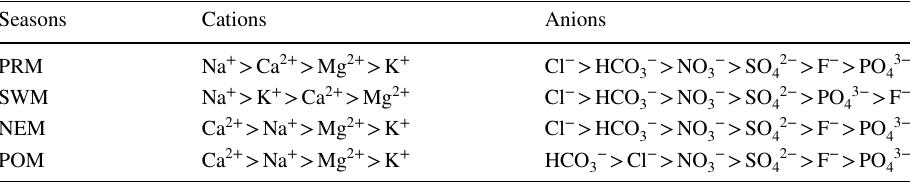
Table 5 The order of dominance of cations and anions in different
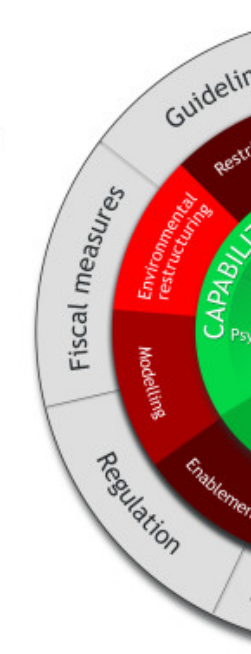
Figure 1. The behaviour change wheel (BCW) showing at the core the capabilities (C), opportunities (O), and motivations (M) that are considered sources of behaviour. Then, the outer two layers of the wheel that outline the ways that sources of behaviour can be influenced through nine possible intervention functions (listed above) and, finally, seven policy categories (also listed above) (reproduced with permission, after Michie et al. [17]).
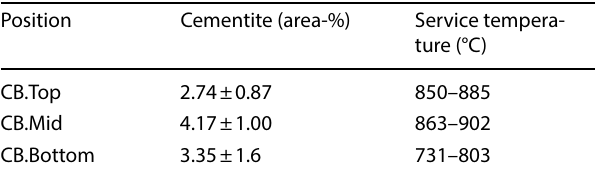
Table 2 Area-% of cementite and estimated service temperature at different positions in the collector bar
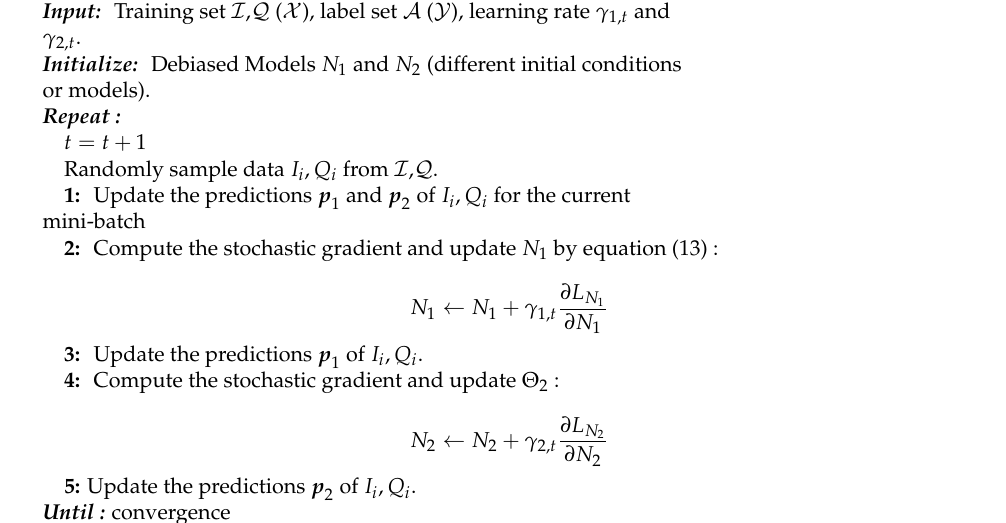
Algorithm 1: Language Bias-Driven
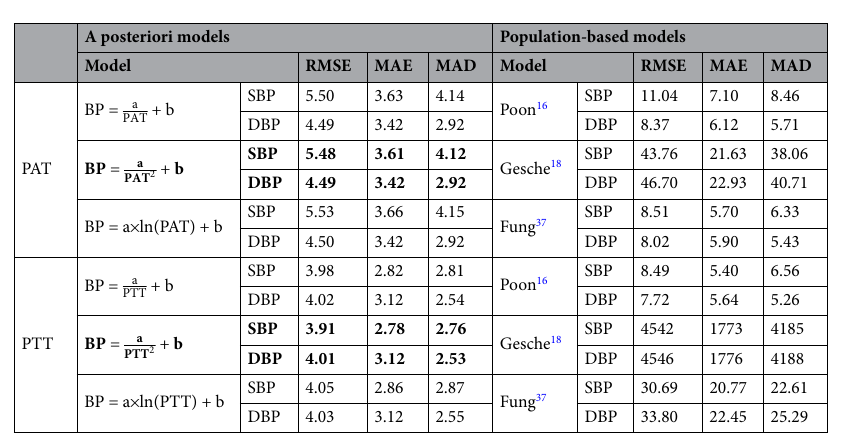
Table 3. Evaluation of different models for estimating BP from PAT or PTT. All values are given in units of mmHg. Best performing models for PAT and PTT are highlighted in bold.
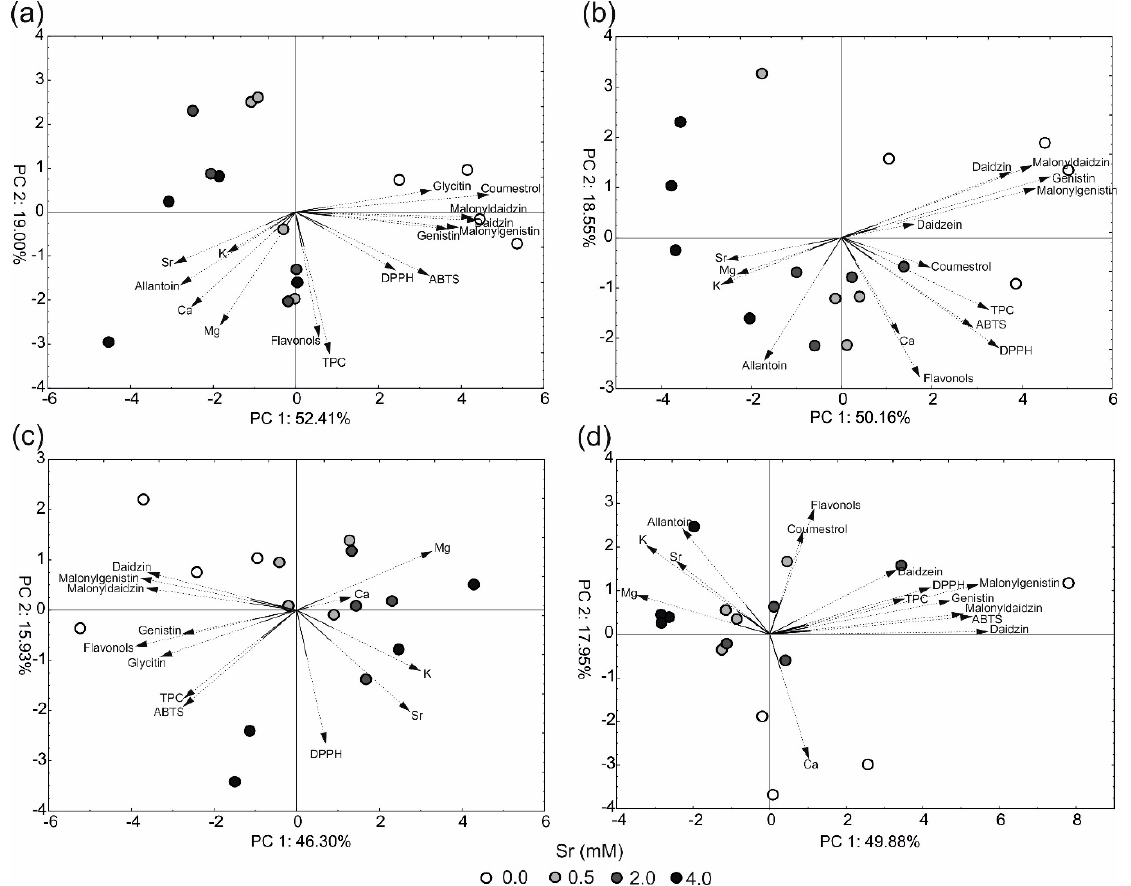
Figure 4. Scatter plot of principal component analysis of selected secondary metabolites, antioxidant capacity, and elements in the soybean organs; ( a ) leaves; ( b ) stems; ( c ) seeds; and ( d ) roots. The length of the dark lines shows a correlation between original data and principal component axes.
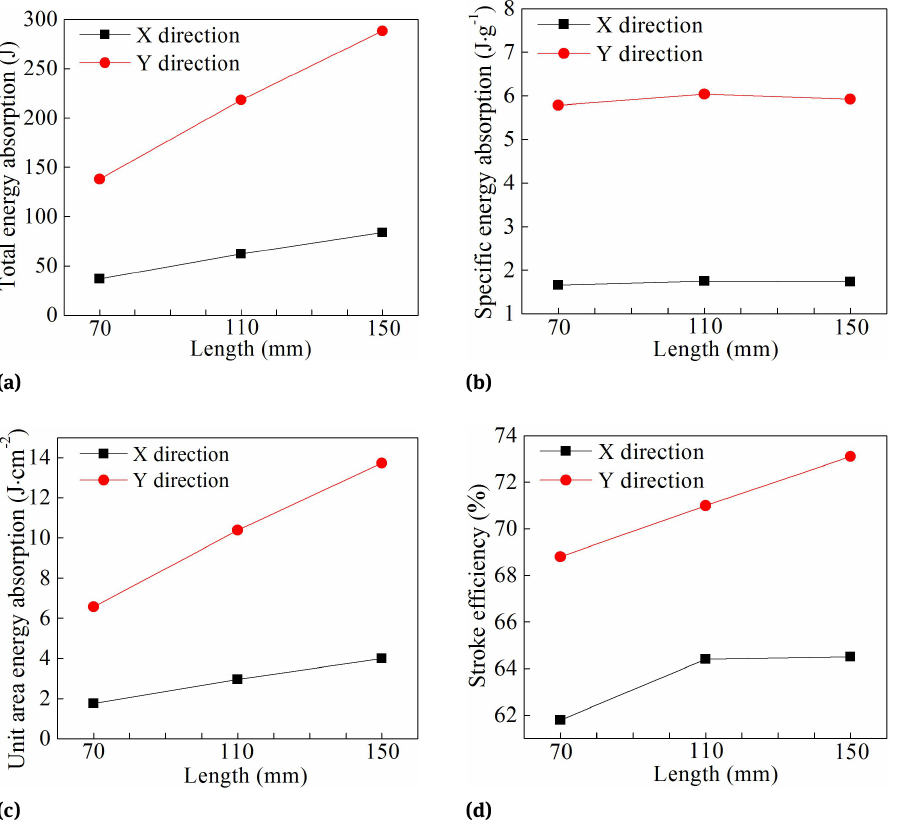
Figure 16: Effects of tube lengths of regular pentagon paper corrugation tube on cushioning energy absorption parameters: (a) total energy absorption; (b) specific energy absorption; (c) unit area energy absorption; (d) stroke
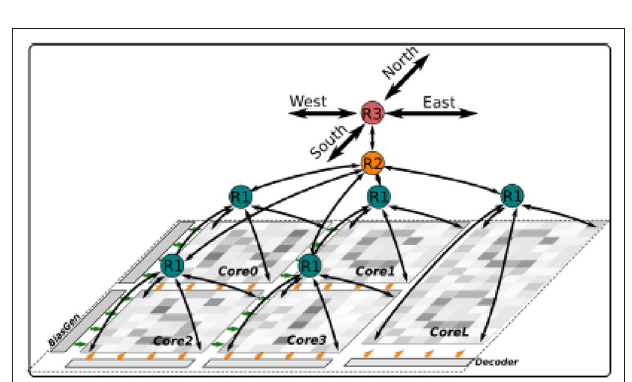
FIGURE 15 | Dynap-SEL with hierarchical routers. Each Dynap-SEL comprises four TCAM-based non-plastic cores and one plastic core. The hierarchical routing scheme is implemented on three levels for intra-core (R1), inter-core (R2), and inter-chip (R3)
· · · · ·
[Brief]: Starting at the line above that contains "Table 2 Area-%", transcribe every line exactly through the line that contains "Figure 4. Scatter", including that last one, and skip the pictures.

[Answer box]:
Table 2 Area-% of cementite and estimated service temperature at different positions in the collector bar
Algorithm 1: Language Bias-Driven
Table 3. Evaluation of different models for estimating BP from PAT or PTT. All values are given in units of mmHg. Best performing models for PAT and PTT are highlighted in bold.
Figure 4. Scatter plot of principal component analysis of selected secondary metabolites, antioxidant capacity, and elements in the soybean organs; ( a ) leaves; ( b ) stems; ( c ) seeds; and ( d ) roots. The length of the dark lines shows a correlation between original data and principal component axes.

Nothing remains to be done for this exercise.